We eventually found the restaurant, an informal ramshackle sort of building perched on the side of a mountain. With panoramic valley views and chickens pecking and scratching in the scrubby brush on the side of the road, the ambience was undeniably interesting but I confess, it made me suddenly skeptical of the recommendation. Once inside, the proprietor asked in broken English if we knew what we wanted to eat. When we answered, “No,” he nodded and walked away, presumably for menus. Instead of menus, he came back with pita bread. Then a bowl of assorted olives. Then salad. Then rice. Then lamb in a steaming, savory sauce... He kept returning every few minutes, each time with a new dish until eventually we waved our hands in surrender and begged him to stop. He did of course, but not before he brought two pieces of semolina cake, a traditional Greek dessert which falls under the category of "Siropiasta," which means "syrupy Greek dessert," something I considered a welcome change to raki.

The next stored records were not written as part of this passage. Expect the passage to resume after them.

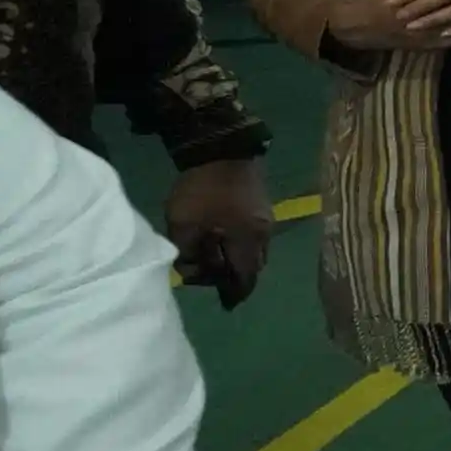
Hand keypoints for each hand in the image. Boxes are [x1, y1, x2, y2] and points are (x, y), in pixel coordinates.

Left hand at [164, 158, 276, 307]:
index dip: (236, 293)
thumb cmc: (203, 191)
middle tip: (214, 276)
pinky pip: (254, 233)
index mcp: (248, 241)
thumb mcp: (183, 225)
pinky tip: (222, 234)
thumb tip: (192, 269)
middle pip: (254, 265)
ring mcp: (266, 216)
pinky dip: (240, 241)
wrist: (221, 147)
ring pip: (255, 248)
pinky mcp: (261, 203)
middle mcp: (264, 233)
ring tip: (215, 255)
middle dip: (236, 274)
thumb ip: (187, 253)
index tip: (225, 303)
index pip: (247, 278)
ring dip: (238, 256)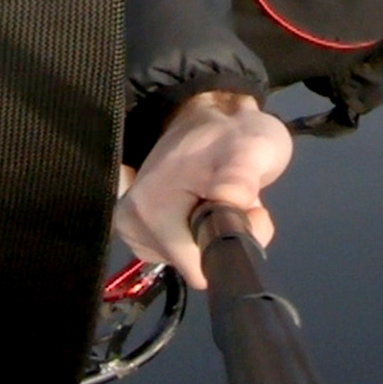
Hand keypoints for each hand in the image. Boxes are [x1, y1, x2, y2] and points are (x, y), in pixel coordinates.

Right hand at [116, 88, 294, 289]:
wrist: (207, 115)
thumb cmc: (232, 133)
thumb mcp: (252, 147)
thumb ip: (242, 176)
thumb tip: (230, 200)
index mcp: (149, 209)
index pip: (200, 268)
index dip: (233, 242)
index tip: (249, 209)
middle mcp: (130, 225)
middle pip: (194, 266)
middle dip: (223, 236)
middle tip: (237, 199)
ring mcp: (132, 231)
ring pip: (190, 261)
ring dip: (213, 234)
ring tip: (220, 195)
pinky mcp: (139, 232)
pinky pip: (182, 253)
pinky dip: (199, 233)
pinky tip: (203, 203)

This late lunch, high in the hills south of Chania, summed up the entire vacation for me: another new and wonderful experience, an incredible meal cooked and served by a friendly, hospitable man, one among many people we met, from the young lady who guided us through dark, graffiti thick alleys we wouldn’t have dared wander into as tourists (she assured us they were perfectly safe, even at night), to the owners of our Air B and B, who walked us to the front door of the grocery store because most of the Santorini restaurants were closed, to the ex-special forces parachutist, now a guide and the owner of a Sprinter van, who took us to a distillery, a cheese factory and a church built in a cave on the side of a mountain, who wanted to know about our lives in Canada, to almost everyone we met who felt the need to apologize (needlessly) for the unseasonably cold, wet weather.

With such limited space, it’s impossible to describe a two-week vacation in any great detail, especially when there were so many highlights, the least of which was being permitted to go in the first place. With far fewer Covid restrictions today compared to March (Canada being the notable exception), it is ironic that travelling is more difficult now than it was four short months ago. Covid the disease and Covid the response became divorced of each other early in the pandemic. As time passed, the divide grew wider. Today we’re seeing those panicked, poorly thought-out responses manifest themselves in well-publicized airport chaos. Compared to the catastrophic financial devastation that is also taking place, not to mention long term physical and mental health concerns (cancelled surgeries and debilitating anxiety, for example), airport chaos could be considered minor. That doesn’t make it any less unnecessary or annoying for those of us who want to travel, whatever our purpose of travel might be:


crossing the province with a camper trailer to attend a jazz festival,


crossing the country through the hell that is Toronto Pearson, in order to connect with an elderly parent, or


crossing an ocean to enjoy previously unknown people, history, culture and yes, food.


I can’t wait for my next vacation, a trip I expect will be a physical challenge as well as a once-in-a-lifetime emotional journey, but aren’t these just two more reasons to travel? I hope you’re looking forward to your next vacation with the same kind of anticipation that I’m looking forward to mine!


This was a long one, folks. Sorry about that.